:: Provided data

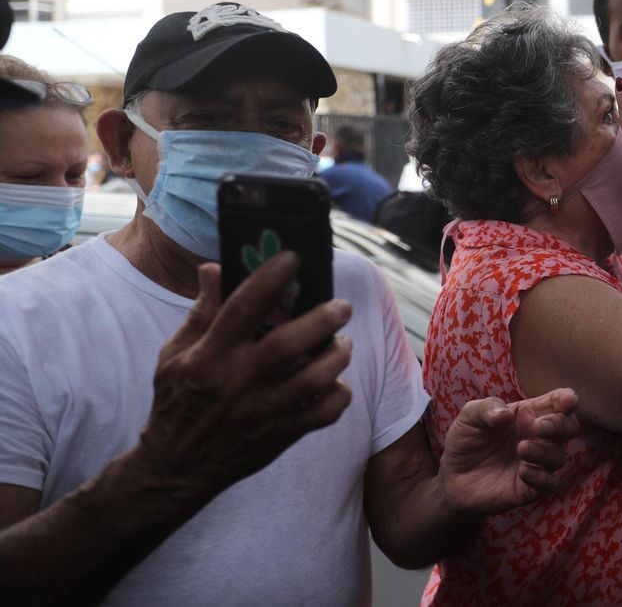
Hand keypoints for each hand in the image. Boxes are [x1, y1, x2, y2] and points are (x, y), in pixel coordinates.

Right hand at [134, 255, 355, 498]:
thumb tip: (214, 268)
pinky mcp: (280, 435)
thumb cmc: (177, 400)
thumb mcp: (175, 354)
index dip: (268, 278)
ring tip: (343, 343)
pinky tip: (336, 382)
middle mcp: (237, 381)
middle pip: (289, 344)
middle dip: (323, 319)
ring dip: (337, 356)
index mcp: (208, 356)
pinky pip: (323, 413)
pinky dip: (339, 395)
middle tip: (341, 306)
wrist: (174, 467)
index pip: (242, 308)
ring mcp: (261, 411)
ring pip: (315, 379)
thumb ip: (201, 312)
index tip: (293, 257)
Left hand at [438, 389, 580, 515]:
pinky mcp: (529, 488)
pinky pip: (550, 484)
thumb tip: (505, 415)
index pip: (558, 403)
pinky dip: (541, 477)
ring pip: (560, 456)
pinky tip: (523, 472)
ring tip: (521, 449)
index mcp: (529, 414)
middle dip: (561, 424)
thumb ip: (486, 408)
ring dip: (546, 451)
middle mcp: (538, 437)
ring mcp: (536, 463)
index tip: (568, 401)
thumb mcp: (468, 417)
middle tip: (539, 426)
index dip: (567, 399)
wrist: (451, 478)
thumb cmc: (465, 441)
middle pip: (569, 427)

::::

## Your task
Retype exactly, and only, the lines that run from the one with "ring mcp: (536, 463)" through the final line of the entries.

## The completed task
ring mcp: (536, 463)
index tip: (568, 401)
thumb mcp: (468, 417)
middle tip: (539, 426)
index dip: (567, 399)
wrist: (451, 478)
thumb cmc: (465, 441)
middle pip: (569, 427)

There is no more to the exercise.